Mas Kaprow pretendia algo mais com os seus famosos 18 happenings in 6 parts (1959). De facto, tratava-se então de combinar diferentes domínios e disciplinas artísticas; assim, da construção quase escultórica de paredes (a partir de colagens e pinturas) à projecção de imagens e diapositivos, da narração de discursos e monólogos improvisados a movimentos corporais que se situavam entre a dança e a exploração estética da imagem do corpo, resultava um quadro plural que se pretendia intenso, pleno de acção e energia, só possível de realizar e viver no momento da sua concretização. Isto é, com o happening não restava já nenhum resultado, ou obra, para lá da experiência individual de cada um dos intervenientes na “acção”. Esta característica, que ultrapassa definitivamente o resultado fixo e físico que ainda apresentavam as superfícies de Pollock e Klein, promove a ideia de uma valorização maior da experiência vivificada e concretamente contextualizada numa realidade espacio-temporal, incitando, indirectamente, a uma recepção colectiva de comunhão artística, em alternativa à sua reificação ou experienciação individual. Com essa revolução ao nível da concepção do acto criativo, a arte contribuía igualmente para uma nova consciencialização sobre a irredutível fixação do tempo, como espelho do efémero da própria vida.[3]
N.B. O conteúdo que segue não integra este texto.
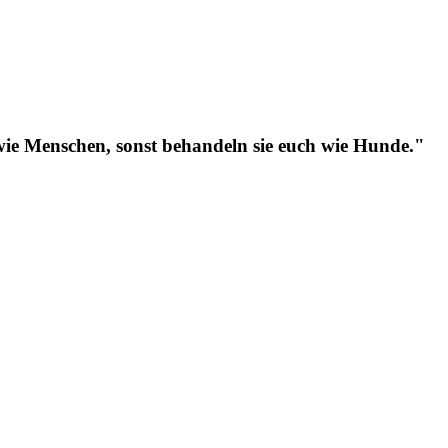
ie Menschen, sonst behandeln sie euch wie Hunde."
Daqui resulta um nítido afastamento, mesmo que algumas vezes ignorado pelos próprios promotores do happening, das possibilidades razoáveis de uma museologização que servia ainda e sobretudo, na época, a exposição de obras de arte que, na sua essência, mantinham uma relação de fruição estética mais duradoura (porque potencialmente repetida) com o receptor, admitindo por isso uma normal preservação da sua condição de objecto estético e artístico. Acontece que com o happening e a performance, a obra abandona o que até aí lhe garantia a museologização integral, ou seja, a materialidade que permite a permanência e preservação da sua essência presencial. Em vez de pintura ou objectos, o happening deixa apenas a memória do acontecimento criativo, nisso se sintonizando com outras artes performativas: as do espectáculo, tais como o teatro e a dança.
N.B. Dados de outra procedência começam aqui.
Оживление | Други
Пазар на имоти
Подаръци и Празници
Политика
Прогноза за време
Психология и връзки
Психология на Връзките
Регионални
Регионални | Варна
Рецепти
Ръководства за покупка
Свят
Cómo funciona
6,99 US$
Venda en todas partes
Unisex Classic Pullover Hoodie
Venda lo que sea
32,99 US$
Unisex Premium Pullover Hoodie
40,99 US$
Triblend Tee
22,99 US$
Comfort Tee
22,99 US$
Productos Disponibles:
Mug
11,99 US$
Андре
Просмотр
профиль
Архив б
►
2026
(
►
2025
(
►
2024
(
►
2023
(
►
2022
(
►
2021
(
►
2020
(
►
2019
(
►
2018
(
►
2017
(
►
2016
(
A estrutura aberta e indeterminada, pelo que comporta também de improviso e espontaneidade (apesar de muitas destas manifestações apresentarem, por vezes, e quase paradoxalmente, elaborados programas de realização), contraria em parte a dinâmica de circulação da obra que a “instituição arte” admitia, até então. Porém, este afastamento não é gratuito. Na maioria dos happenings está subjacente uma crítica ao sistema particular de comercialização do produto artístico, numa confrontação directa com o mercado de arte apoiado pela “instituição”, (tal como reconheceu mais tarde Harald Szeemann…) e, de algum modo, indirecta, com alguns estilos formais que a pintura de então apresentava, nomeadamente, os informalismos vários que na Europa se afirmavam, ou as muitas descendências desse expressionismo abstracto norte-americano, protegido pela crítica de Clement Greenberg.[4]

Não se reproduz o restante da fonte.